▽
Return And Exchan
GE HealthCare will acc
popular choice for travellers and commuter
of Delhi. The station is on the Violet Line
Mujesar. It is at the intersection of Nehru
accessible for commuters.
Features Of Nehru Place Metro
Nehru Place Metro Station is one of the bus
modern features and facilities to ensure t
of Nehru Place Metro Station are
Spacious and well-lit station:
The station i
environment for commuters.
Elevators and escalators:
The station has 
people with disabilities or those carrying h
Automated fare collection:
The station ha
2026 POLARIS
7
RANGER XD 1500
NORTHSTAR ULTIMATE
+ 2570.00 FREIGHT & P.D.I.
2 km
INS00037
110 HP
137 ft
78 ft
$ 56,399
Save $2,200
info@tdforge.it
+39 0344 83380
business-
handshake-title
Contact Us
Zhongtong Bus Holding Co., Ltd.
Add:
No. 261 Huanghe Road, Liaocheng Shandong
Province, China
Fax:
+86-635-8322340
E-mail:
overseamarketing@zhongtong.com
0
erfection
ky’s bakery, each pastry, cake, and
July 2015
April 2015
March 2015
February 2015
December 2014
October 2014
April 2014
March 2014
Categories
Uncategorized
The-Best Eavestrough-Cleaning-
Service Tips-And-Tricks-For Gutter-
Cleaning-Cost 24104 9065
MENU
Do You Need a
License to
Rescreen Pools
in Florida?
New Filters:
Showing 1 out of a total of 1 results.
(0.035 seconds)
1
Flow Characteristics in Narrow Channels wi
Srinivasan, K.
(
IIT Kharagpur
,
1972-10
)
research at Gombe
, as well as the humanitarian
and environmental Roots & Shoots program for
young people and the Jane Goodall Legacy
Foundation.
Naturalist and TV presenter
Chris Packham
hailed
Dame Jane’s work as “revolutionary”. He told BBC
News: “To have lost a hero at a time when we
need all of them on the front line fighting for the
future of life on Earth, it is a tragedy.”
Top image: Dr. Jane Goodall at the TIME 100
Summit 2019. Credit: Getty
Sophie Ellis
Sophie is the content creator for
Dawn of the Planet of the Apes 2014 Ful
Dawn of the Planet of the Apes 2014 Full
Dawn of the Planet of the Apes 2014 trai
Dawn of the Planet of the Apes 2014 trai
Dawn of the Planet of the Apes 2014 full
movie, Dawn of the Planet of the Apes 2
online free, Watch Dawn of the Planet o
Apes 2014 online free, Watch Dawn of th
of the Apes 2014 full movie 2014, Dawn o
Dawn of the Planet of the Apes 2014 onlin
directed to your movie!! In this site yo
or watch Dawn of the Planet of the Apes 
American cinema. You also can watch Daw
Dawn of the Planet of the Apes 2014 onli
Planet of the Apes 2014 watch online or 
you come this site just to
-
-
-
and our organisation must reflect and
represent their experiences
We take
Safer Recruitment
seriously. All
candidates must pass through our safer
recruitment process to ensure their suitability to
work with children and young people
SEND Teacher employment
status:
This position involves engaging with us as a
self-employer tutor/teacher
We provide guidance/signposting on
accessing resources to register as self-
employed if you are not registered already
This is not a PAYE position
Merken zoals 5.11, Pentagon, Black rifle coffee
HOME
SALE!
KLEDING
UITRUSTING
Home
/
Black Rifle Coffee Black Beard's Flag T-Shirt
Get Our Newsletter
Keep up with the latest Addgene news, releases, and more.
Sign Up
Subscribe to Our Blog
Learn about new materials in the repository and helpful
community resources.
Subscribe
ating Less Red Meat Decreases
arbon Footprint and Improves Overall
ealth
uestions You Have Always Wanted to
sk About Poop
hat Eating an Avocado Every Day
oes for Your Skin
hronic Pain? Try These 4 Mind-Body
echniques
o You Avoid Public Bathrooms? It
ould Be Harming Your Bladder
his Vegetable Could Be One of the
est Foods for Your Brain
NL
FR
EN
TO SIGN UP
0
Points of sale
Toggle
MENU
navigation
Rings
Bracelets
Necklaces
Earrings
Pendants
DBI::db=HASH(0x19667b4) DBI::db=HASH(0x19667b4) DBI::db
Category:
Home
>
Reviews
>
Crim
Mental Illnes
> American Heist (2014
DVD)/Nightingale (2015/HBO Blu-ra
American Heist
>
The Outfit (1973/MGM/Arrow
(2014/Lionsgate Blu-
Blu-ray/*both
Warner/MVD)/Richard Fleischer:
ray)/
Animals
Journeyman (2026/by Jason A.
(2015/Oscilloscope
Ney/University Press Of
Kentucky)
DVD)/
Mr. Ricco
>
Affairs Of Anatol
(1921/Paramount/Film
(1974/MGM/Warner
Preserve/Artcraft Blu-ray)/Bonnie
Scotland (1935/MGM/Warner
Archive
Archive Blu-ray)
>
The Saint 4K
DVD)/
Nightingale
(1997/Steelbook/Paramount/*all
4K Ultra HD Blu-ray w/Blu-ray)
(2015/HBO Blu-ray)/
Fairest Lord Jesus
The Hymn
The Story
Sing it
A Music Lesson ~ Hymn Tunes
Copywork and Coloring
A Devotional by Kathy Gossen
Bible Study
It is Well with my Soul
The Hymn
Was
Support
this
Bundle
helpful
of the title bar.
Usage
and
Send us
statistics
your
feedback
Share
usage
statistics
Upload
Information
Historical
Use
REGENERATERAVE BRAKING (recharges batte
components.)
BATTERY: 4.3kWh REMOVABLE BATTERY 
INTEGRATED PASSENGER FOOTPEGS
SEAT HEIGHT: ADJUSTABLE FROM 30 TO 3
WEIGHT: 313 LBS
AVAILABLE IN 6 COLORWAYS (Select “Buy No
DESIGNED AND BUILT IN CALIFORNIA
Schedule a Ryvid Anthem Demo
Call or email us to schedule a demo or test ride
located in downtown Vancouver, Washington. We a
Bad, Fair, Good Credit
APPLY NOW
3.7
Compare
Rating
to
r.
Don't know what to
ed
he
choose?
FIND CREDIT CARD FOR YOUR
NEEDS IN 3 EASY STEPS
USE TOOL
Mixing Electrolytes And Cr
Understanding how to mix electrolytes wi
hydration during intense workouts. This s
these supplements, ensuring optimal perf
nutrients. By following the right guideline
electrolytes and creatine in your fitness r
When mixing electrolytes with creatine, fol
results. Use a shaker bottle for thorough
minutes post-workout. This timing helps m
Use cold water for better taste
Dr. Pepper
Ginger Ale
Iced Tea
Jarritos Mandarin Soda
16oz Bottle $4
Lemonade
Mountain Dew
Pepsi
△
■ **Exercise objective**:
Copy out every line of the material word for word, keeping the original order and line breaks.

■ **Solution to this problem**:
Return And Exchan
GE HealthCare will acc
popular choice for travellers and commuter
of Delhi. The station is on the Violet Line
Mujesar. It is at the intersection of Nehru
accessible for commuters.
Features Of Nehru Place Metro
Nehru Place Metro Station is one of the bus
modern features and facilities to ensure t
of Nehru Place Metro Station are
Spacious and well-lit station:
The station i
environment for commuters.
Elevators and escalators:
The station has 
people with disabilities or those carrying h
Automated fare collection:
The station ha
2026 POLARIS
7
RANGER XD 1500
NORTHSTAR ULTIMATE
+ 2570.00 FREIGHT & P.D.I.
2 km
INS00037
110 HP
137 ft
78 ft
$ 56,399
Save $2,200
info@tdforge.it
+39 0344 83380
business-
handshake-title
Contact Us
Zhongtong Bus Holding Co., Ltd.
Add:
No. 261 Huanghe Road, Liaocheng Shandong
Province, China
Fax:
+86-635-8322340
E-mail:
overseamarketing@zhongtong.com
0
erfection
ky’s bakery, each pastry, cake, and
July 2015
April 2015
March 2015
February 2015
December 2014
October 2014
April 2014
March 2014
Categories
Uncategorized
The-Best Eavestrough-Cleaning-
Service Tips-And-Tricks-For Gutter-
Cleaning-Cost 24104 9065
MENU
Do You Need a
License to
Rescreen Pools
in Florida?
New Filters:
Showing 1 out of a total of 1 results.
(0.035 seconds)
1
Flow Characteristics in Narrow Channels wi
Srinivasan, K.
(
IIT Kharagpur
,
1972-10
)
research at Gombe
, as well as the humanitarian
and environmental Roots & Shoots program for
young people and the Jane Goodall Legacy
Foundation.
Naturalist and TV presenter
Chris Packham
hailed
Dame Jane’s work as “revolutionary”. He told BBC
News: “To have lost a hero at a time when we
need all of them on the front line fighting for the
future of life on Earth, it is a tragedy.”
Top image: Dr. Jane Goodall at the TIME 100
Summit 2019. Credit: Getty
Sophie Ellis
Sophie is the content creator for
Dawn of the Planet of the Apes 2014 Ful
Dawn of the Planet of the Apes 2014 Full
Dawn of the Planet of the Apes 2014 trai
Dawn of the Planet of the Apes 2014 trai
Dawn of the Planet of the Apes 2014 full
movie, Dawn of the Planet of the Apes 2
online free, Watch Dawn of the Planet o
Apes 2014 online free, Watch Dawn of th
of the Apes 2014 full movie 2014, Dawn o
Dawn of the Planet of the Apes 2014 onlin
directed to your movie!! In this site yo
or watch Dawn of the Planet of the Apes 
American cinema. You also can watch Daw
Dawn of the Planet of the Apes 2014 onli
Planet of the Apes 2014 watch online or 
you come this site just to
-
-
-
and our organisation must reflect and
represent their experiences
We take
Safer Recruitment
seriously. All
candidates must pass through our safer
recruitment process to ensure their suitability to
work with children and young people
SEND Teacher employment
status:
This position involves engaging with us as a
self-employer tutor/teacher
We provide guidance/signposting on
accessing resources to register as self-
employed if you are not registered already
This is not a PAYE position
Merken zoals 5.11, Pentagon, Black rifle coffee
HOME
SALE!
KLEDING
UITRUSTING
Home
/
Black Rifle Coffee Black Beard's Flag T-Shirt
Get Our Newsletter
Keep up with the latest Addgene news, releases, and more.
Sign Up
Subscribe to Our Blog
Learn about new materials in the repository and helpful
community resources.
Subscribe
ating Less Red Meat Decreases
arbon Footprint and Improves Overall
ealth
uestions You Have Always Wanted to
sk About Poop
hat Eating an Avocado Every Day
oes for Your Skin
hronic Pain? Try These 4 Mind-Body
echniques
o You Avoid Public Bathrooms? It
ould Be Harming Your Bladder
his Vegetable Could Be One of the
est Foods for Your Brain
NL
FR
EN
TO SIGN UP
0
Points of sale
Toggle
MENU
navigation
Rings
Bracelets
Necklaces
Earrings
Pendants
DBI::db=HASH(0x19667b4) DBI::db=HASH(0x19667b4) DBI::db
Category:
Home
>
Reviews
>
Crim
Mental Illnes
> American Heist (2014
DVD)/Nightingale (2015/HBO Blu-ra
American Heist
>
The Outfit (1973/MGM/Arrow
(2014/Lionsgate Blu-
Blu-ray/*both
Warner/MVD)/Richard Fleischer:
ray)/
Animals
Journeyman (2026/by Jason A.
(2015/Oscilloscope
Ney/University Press Of
Kentucky)
DVD)/
Mr. Ricco
>
Affairs Of Anatol
(1921/Paramount/Film
(1974/MGM/Warner
Preserve/Artcraft Blu-ray)/Bonnie
Scotland (1935/MGM/Warner
Archive
Archive Blu-ray)
>
The Saint 4K
DVD)/
Nightingale
(1997/Steelbook/Paramount/*all
4K Ultra HD Blu-ray w/Blu-ray)
(2015/HBO Blu-ray)/
Fairest Lord Jesus
The Hymn
The Story
Sing it
A Music Lesson ~ Hymn Tunes
Copywork and Coloring
A Devotional by Kathy Gossen
Bible Study
It is Well with my Soul
The Hymn
Was
Support
this
Bundle
helpful
of the title bar.
Usage
and
Send us
statistics
your
feedback
Share
usage
statistics
Upload
Information
Historical
Use
REGENERATERAVE BRAKING (recharges batte
components.)
BATTERY: 4.3kWh REMOVABLE BATTERY 
INTEGRATED PASSENGER FOOTPEGS
SEAT HEIGHT: ADJUSTABLE FROM 30 TO 3
WEIGHT: 313 LBS
AVAILABLE IN 6 COLORWAYS (Select “Buy No
DESIGNED AND BUILT IN CALIFORNIA
Schedule a Ryvid Anthem Demo
Call or email us to schedule a demo or test ride
located in downtown Vancouver, Washington. We a
Bad, Fair, Good Credit
APPLY NOW
3.7
Compare
Rating
to
r.
Don't know what to
ed
he
choose?
FIND CREDIT CARD FOR YOUR
NEEDS IN 3 EASY STEPS
USE TOOL
Mixing Electrolytes And Cr
Understanding how to mix electrolytes wi
hydration during intense workouts. This s
these supplements, ensuring optimal perf
nutrients. By following the right guideline
electrolytes and creatine in your fitness r
When mixing electrolytes with creatine, fol
results. Use a shaker bottle for thorough
minutes post-workout. This timing helps m
Use cold water for better taste
Dr. Pepper
Ginger Ale
Iced Tea
Jarritos Mandarin Soda
16oz Bottle $4
Lemonade
Mountain Dew
Pepsi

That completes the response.